In 1965 Kenneth MacMillan choreographed his dance version of Gustav Mahler's song cycle "Das Lied von der Erde" for the Stuttgart Ballet at the invitation of the company's director John Cranko who was an admirer of MacMillan's work. His vision is based around a man, a woman and a figure representing death who slowly perform solos and pas de deux within a larger ensemble until the figure of death claims the man, but as MacMillan said they "find that in death there is the promise of renewal".
His production was a huge success and eventually opened at the Royal Ballet six months later to equal acclaim, a particular triumph for MacMillan who had wanted to stage it at Covent Garden six years previously but was told the music was wrong for a ballet! SONG OF THE EARTH famously provided the swansong for Darcey Bussell when she left the Royal Ballet in 2007, the event even being broadcast live on BBC2.
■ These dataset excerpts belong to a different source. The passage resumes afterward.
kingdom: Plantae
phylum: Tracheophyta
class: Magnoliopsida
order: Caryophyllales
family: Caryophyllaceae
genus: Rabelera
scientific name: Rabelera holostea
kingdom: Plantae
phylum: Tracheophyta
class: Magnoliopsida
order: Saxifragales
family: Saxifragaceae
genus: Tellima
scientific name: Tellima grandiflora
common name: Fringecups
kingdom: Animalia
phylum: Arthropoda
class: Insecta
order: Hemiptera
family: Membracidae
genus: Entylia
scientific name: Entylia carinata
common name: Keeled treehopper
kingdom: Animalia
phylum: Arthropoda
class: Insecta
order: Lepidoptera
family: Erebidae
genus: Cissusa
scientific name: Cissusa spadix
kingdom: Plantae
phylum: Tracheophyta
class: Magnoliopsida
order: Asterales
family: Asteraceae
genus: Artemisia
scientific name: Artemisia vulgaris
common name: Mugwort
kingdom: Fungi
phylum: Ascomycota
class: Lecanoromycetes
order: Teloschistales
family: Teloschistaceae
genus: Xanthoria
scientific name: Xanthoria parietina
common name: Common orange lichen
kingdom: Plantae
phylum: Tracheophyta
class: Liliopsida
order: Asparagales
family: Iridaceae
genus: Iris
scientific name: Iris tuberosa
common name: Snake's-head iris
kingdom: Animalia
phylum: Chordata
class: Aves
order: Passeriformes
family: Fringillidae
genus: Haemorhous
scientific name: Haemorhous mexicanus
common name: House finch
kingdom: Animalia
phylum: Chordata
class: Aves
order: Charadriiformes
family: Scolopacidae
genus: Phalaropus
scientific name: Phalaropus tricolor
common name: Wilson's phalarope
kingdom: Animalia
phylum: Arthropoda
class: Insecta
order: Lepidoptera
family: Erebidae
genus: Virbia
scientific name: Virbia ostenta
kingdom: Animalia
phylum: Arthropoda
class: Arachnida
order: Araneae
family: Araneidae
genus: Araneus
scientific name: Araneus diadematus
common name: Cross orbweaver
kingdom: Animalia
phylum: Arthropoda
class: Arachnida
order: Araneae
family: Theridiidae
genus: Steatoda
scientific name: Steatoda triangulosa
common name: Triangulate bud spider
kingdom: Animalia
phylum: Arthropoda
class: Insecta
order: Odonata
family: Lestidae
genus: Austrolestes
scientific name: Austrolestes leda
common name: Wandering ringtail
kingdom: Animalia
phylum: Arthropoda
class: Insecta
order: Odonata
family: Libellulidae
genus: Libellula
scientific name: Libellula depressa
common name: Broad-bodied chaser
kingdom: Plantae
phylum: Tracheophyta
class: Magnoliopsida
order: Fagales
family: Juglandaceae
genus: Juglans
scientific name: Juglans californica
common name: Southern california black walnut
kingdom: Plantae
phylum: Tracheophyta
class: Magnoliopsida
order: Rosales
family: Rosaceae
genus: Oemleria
Tamara Rojo was captivating as The Woman while Joseph Caley as The Man and Fernando Carratalá Coloma as The Messenger of Death gave good performances too. I loved the austere beauty of the production and any occasional lapses I had during it I think can be attributed to that indefinable something that separates the good from the very good. I would definitely see another production of it again.
After the lyrical and austere symbolism of SONG OF THE EARTH, it was time for the over-the-top narrative romanticism of LA SYLPHEDE - it was quite a wrench!
I have two memories of LA SYLPHIDE - seeing HIGHLAND FLING, Matthew Bourne's modernised take on it in 1994 as well as, and I remembered this just as the curtain went up, having a Walt Disney album when I was growing up of famous pieces of ballet music which had music from LA SYLPHIDE included on it... the memory eh?
LA SYLPHIDE first appeared as a ballet in 1832 in Paris by the choreographer Filippo Taglioni whose equally famous daughter Marie danced the lead role. Four years later the Danish choreographer August Bournonville wanted to stage it at the Royal Danish Ballet but, when faced with an inflated price by the French for the original score, he simply choreographed his own version to a new score by the Norwegian composer Herman Severin Lovenskiold. Bournonville's version has been the production that has lived on - indeed this production was from the Royal Danish Theatre - while Taglioni's choreography has vanished from public memory.
Both were based on an 1822 gothic romantic novel by the French writer Charles Nodier which set the template for Romantic ballets with doomed love, winsome heroines, strapping heroes and flurries of ghostly spirits.
James, a young Scottish man, is asleep on the eve of his wedding day but watched over by a Sylph that adores him. He awakes but she vanishes before his eyes, he questions his friend who saw nothing but readies himself for the arrival of his bride Effie and her family and their friends. He thinks he sees the Sylph again but it is an old witch who prophesies that Effie will marry James' best friend. Finally the Sylph appears again and realizing he loves the ghostly creature, James follows her into the woods, leaving the wedding party in disarray.
Once in the woods the old witch conjures up a cursed diaphanous shawl just as James and The Sylph appear. The Sylph summons her ghostly ensemble of sisters who dance for the couple but they are eventually interrupted by the wedding guests. They all leave when James' friend proposes to Effie who accepts. The witch gives James the shawl to wind around the Sylph but when he does he inadvertently destroys her. After watching her being lifted to the heavens, James dies.
Unlike the more sombre GISELLE which premiered five years after Bournonville's production, LA SYLPHIDE cannot help but look a bit overwrought and unintentionally lame with it's reliance on over-the-top mimed gestures between the lead characters but it has a charm and what's not to love with a stage crowded with a female ensemble, moving as one in long tutus and wings?
Although the performances of Erina Takahashi as the Sylph and Ciro Tamayo as James were full of light and airiness, again I felt I would have gained more if the Royal Ballet had been dancing it; yes it should be lightweight but there should also be some gravitas in the peril James and the Sylph find themselves in which was lacking here.
However, as an introduction to the two ballets, it more than served it's purpose and I enjoyed the double-bill as such... and it was nice to recall the Disney l.p. too!